*** Block opens ***

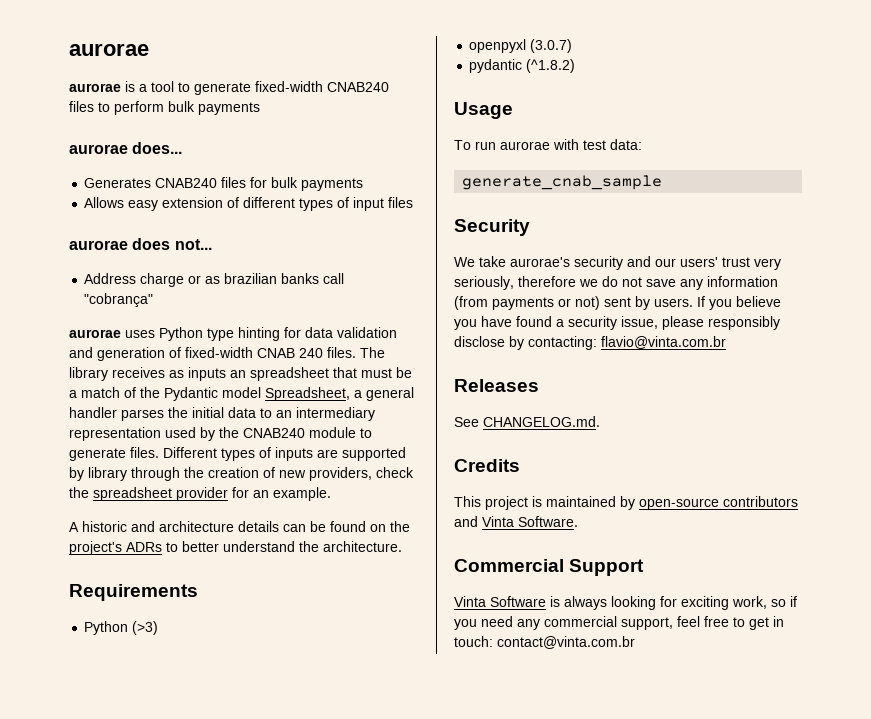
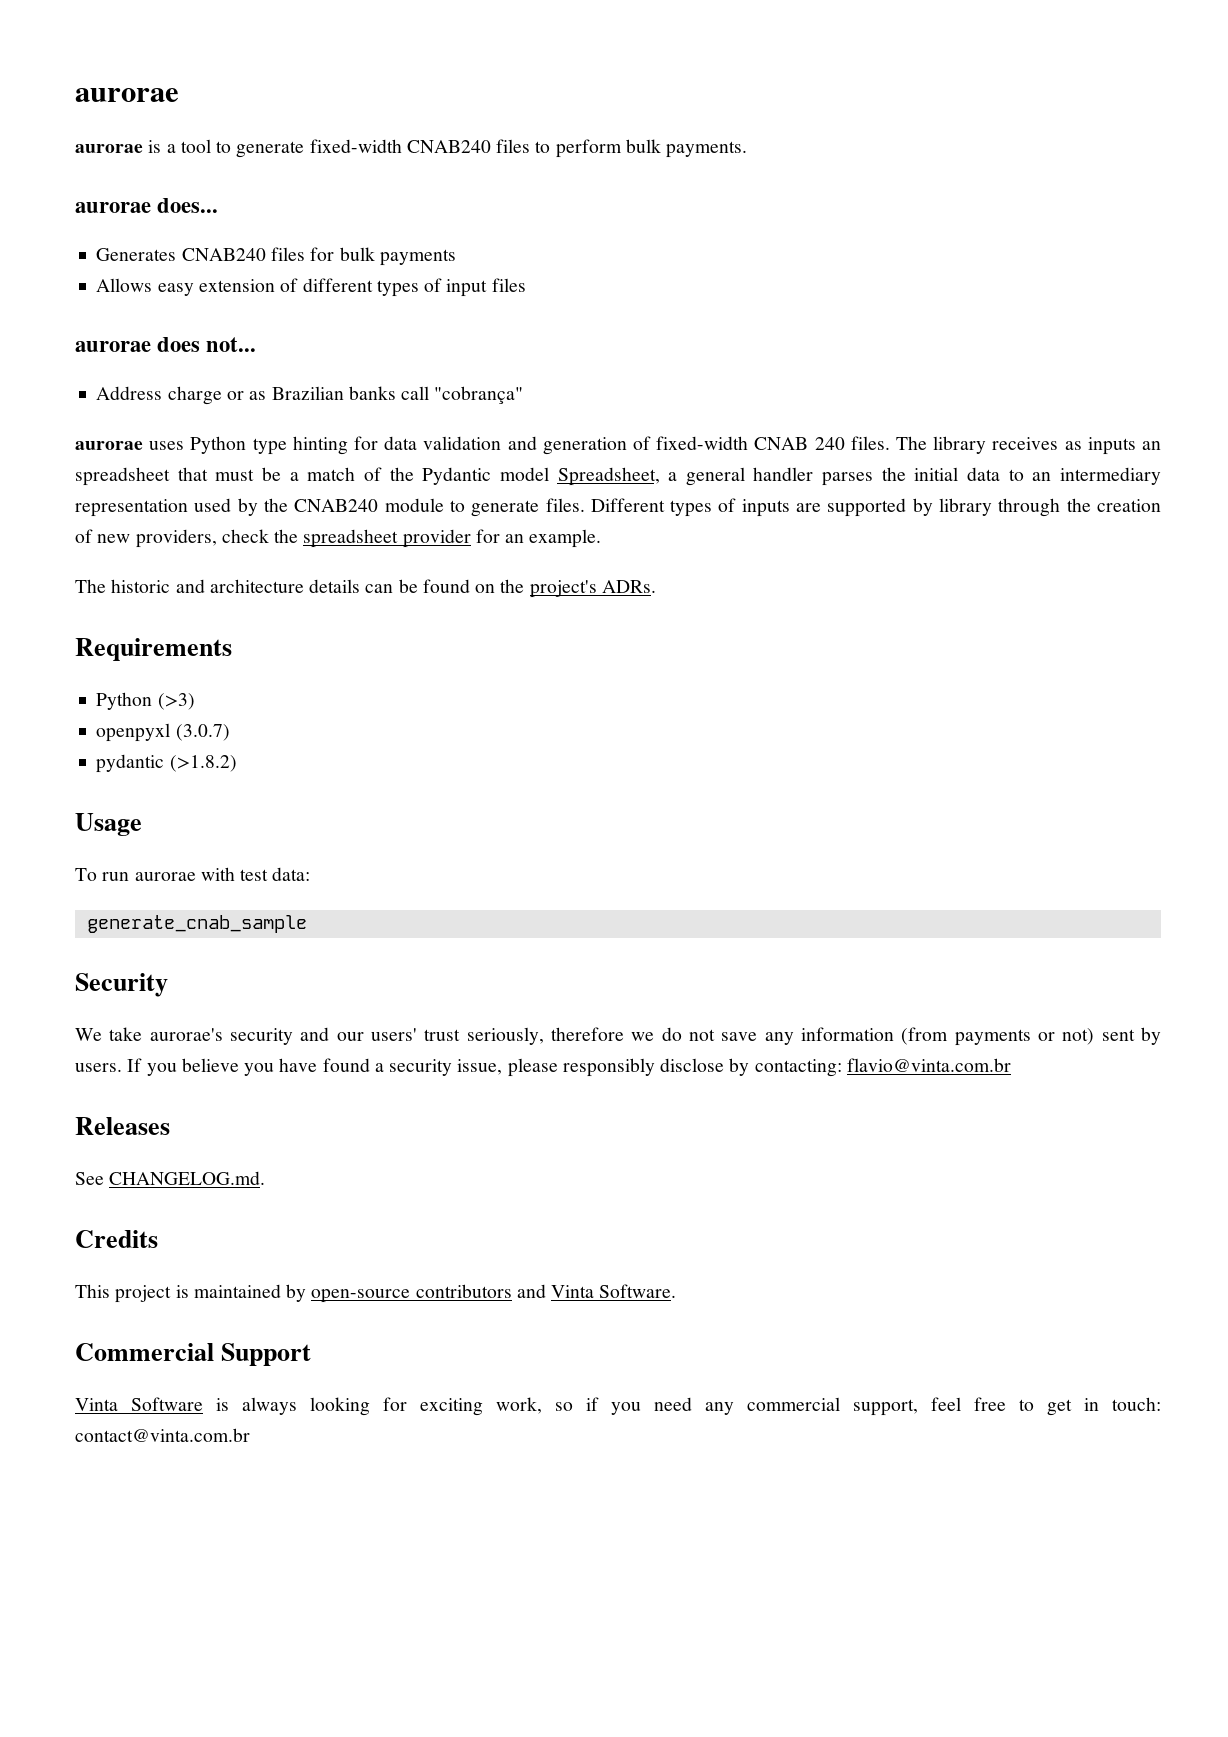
[198,102,260,115] payments -> [666,141,748,158] payments.
[224,273,278,284] brazilian -> [271,386,344,400] Brazilian
[69,522,79,532] A -> [75,579,106,593] The
[126,541,402,552] ADRs to better understand the architecture. -> [601,580,656,593] ADRs.
[526,59,576,73] (^1.8.2) -> [169,755,237,772] (>1.8.2)
[754,258,781,270] very -> (461, 1035) none

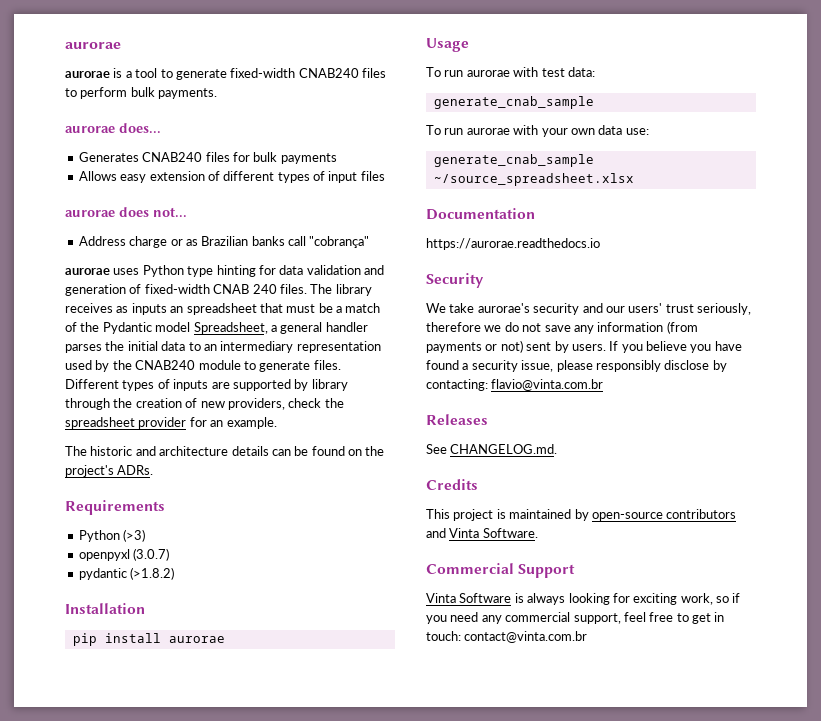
(237, 763) none -> [65,603,145,614] [72,633,225,646] // Installation // pip install aurorae
(307, 924) none -> [426,125,649,137] [433,154,594,167] [433,173,634,186] [426,208,535,220] [426,238,600,250] // To run aurorae with your own data use: // generate_cnab_sample ~/source_spreadsheet.xlsx // Documentation // https://aurorae.readthedocs.io

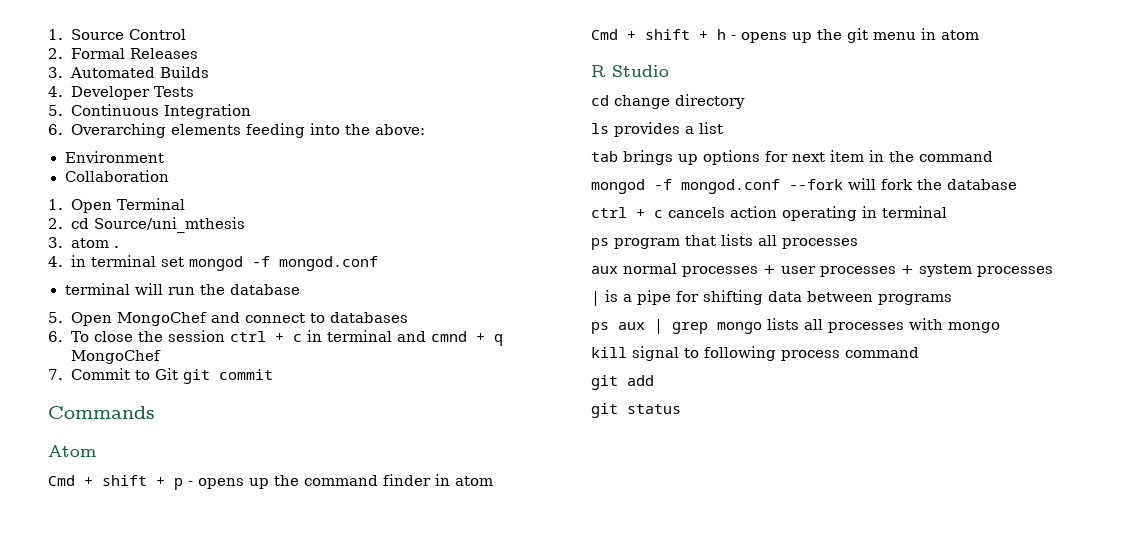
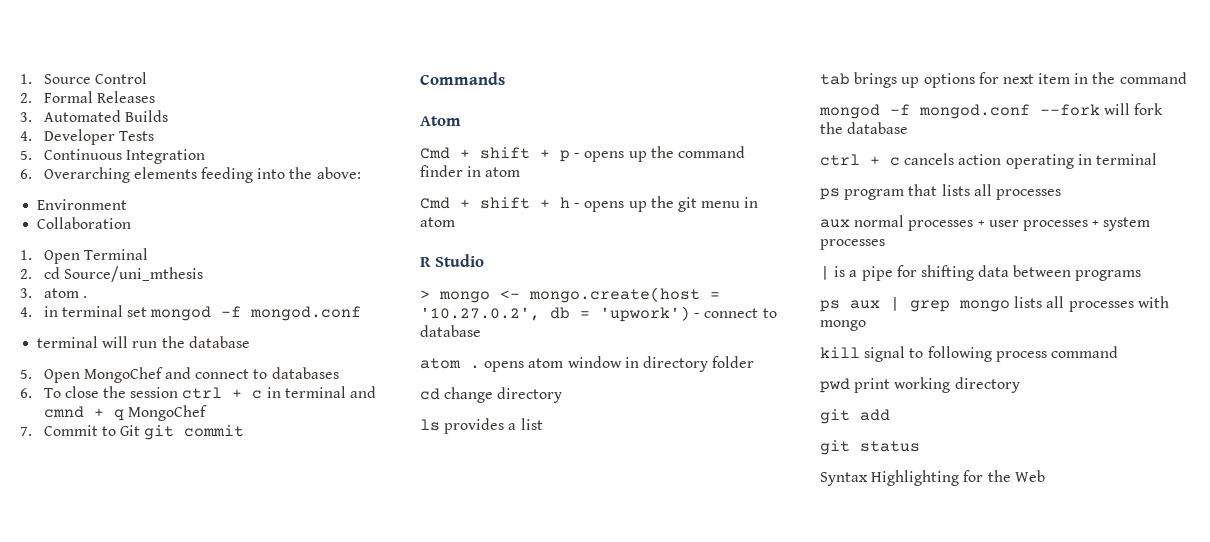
(669, 71) none -> [420,287,720,303] [420,306,777,322] [420,325,481,337] [420,356,755,372] // > mongo <- mongo.create(host = '10.27.0.2', db = 'upwork') - connect to database // atom . opens atom window in directory folder
(919, 352) none -> [820,377,1020,393] // pwd print working directory
(681, 409) none -> [820,470,1045,486] // Syntax Highlighting for the Web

*** Block closes ***

Please report the number of lines in the data that include "directory", with no other words.

SOLUTION FOR THIS PROBLEM
2